TOBB’da söz düellosu
Türkiye Odalar ve Borsalar Birliği’nde (TOBB), iktidar ve muhalefet arasında söz düellosu yaşandı. Geçtiğimiz sene TOBB, Kemal Kılıçdaroğlu’nu davet etmemişti. Bu sene, cesaretlerini topladılar (!) Kılıçdaroğlu’nu da çağırdılar. Ama protokolü, tersine çevirmekte beis görmediler. Demek cesaret bir yere kadar.

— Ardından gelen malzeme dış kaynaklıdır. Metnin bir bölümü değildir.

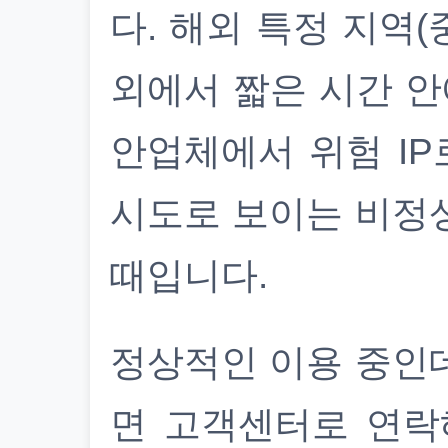
다. 해외 특정 지역(
외에서 짧은 시간 안
안업체에서 위험 IP
시도로 보이는 비정
때입니다.
정상적인 이용 중인
면 고객센터로 연락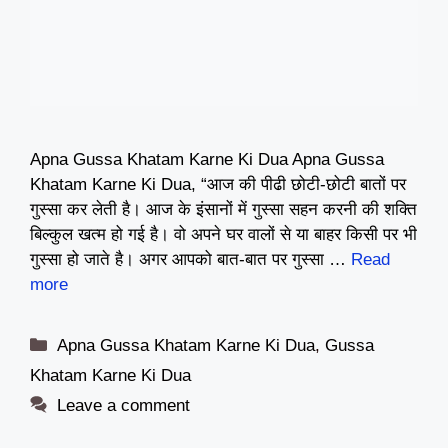
Apna Gussa Khatam Karne Ki Dua Apna Gussa
Khatam Karne Ki Dua, “आज की पीढी छोटी-छोटी बातों पर
गुस्सा कर लेती है। आज के इंसानों में गुस्सा सहन करनी की शक्ति
बिल्कुल खत्म हो गई है। वो अपने घर वालों से या बाहर किसी पर भी
गुस्सा हो जाते है। अगर आपको बात-बात पर गुस्सा …
Read
more
Categories
Apna Gussa Khatam Karne Ki Dua
,
Gussa
Khatam Karne Ki Dua
Leave a comment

Mamafih hayırlı da olmuş. Belki Başbakan, Kemal Kılıçdaroğlu’nun sözlerine tahammül edemez, “Edepsiz” diye gene ortalığı karıştırırdı. Üslûbu ve edası, birinci sırada sessizce oturan CHP Genel Başkanı’na, o haliyle dahi katlanamadığını gösteriyordu. Ses tonu yavaş yavaş yükseldi; kontrolünü kaybetti. Demem o ki, Kılıçdaroğlu’nun eleştirilerini dinlerken sükûnetini muhafaza etmeyebilirdi. Muhalefet lideri Metin Feyzioğlu’nun akıbetine uğrasaydı ne yapardık? Havuz medyası, sarıp sarmalayıp, bu öfke patlamasını nasıl örterdi?
Demokrasideki arıza
Bir zamanlar Sovyetler Birliği henüz ayaktayken, komünistlere takılırdım: “Haklısınız: Bu ülkede herkes özgürce düşüncesini ifade edebiliyor. Ama ifade ettikten sonra, özgürlüğü kalmıyor.”

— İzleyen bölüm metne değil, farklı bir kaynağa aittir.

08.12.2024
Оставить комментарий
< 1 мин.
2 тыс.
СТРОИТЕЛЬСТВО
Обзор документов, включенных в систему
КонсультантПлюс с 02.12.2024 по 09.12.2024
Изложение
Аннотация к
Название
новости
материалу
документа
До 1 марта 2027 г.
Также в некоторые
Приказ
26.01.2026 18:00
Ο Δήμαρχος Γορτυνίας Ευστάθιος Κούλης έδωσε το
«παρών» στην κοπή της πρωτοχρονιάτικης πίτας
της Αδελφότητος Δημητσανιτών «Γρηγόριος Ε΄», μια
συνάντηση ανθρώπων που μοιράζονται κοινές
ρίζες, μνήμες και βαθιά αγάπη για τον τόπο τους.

TOBB’daki diktatörlük tartışmasını duyunca, aklıma bu örnek geldi. Türkiye’de bir diktatör yok... Tamam. Ben de klasik anlamda bir dikta yönetimi olmadığını düşünüyorum ama Türkiye’nin bir özgürlük cenneti olduğu söylenebilir mi? Sizce üniversite, öğrenciler, işadamı, sivil toplum kuruluşları, gazeteciler tehdit altında değil mi? Belki cezaevine atılmıyorlar ama işten atılıyorlar, mitinglerde, meydanlarda Başbakan’ın himmetiyle azarlatılıp, yuhalanıyorlar, kimi işadamı vergi cezasına çarptırılıyor, işini yapan yargı mensupları ve güvenlik güçleri sürülüyor...

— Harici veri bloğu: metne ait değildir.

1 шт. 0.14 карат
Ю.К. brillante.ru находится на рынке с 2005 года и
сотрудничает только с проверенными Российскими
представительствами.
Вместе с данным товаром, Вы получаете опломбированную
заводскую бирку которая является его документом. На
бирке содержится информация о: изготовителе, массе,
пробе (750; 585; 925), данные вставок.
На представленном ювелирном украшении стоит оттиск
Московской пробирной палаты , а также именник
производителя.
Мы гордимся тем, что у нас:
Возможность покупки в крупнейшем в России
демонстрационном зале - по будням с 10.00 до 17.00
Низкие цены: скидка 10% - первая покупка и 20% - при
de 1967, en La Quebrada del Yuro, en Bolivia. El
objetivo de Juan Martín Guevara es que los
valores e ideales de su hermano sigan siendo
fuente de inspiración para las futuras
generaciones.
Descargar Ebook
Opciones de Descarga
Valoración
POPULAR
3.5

Haydi gelin anlaşalım. “Sivil dikta” demeyelim ama demokrasiyle hiç bağdaşmayan, otoriter bir yönetimden söz edelim. Türkiye’de her fert, üzerinde iktidarın baskısını hissediyorsa, konuşurken endişe edip, “Başıma bir şey gelebilir” diye çekiniyorsa, demokrasi çarkı arızalı demektir.